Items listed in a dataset
╭──

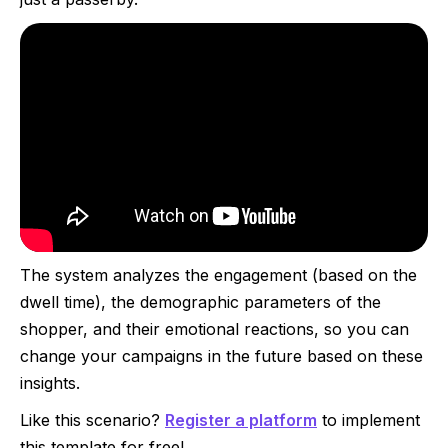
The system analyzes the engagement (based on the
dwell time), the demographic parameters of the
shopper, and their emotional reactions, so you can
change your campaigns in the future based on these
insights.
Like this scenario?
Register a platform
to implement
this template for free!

╰──

HOW TO COMPLETE THIS TASK: Write out again only the lines from the one with "dwell time), the" through the last line of the records above. Keep every word as it stands.

RESPONSE TO THIS EXERCISE:
dwell time), the demographic parameters of the
shopper, and their emotional reactions, so you can
change your campaigns in the future based on these
insights.
Like this scenario?
Register a platform
to implement
this template for free!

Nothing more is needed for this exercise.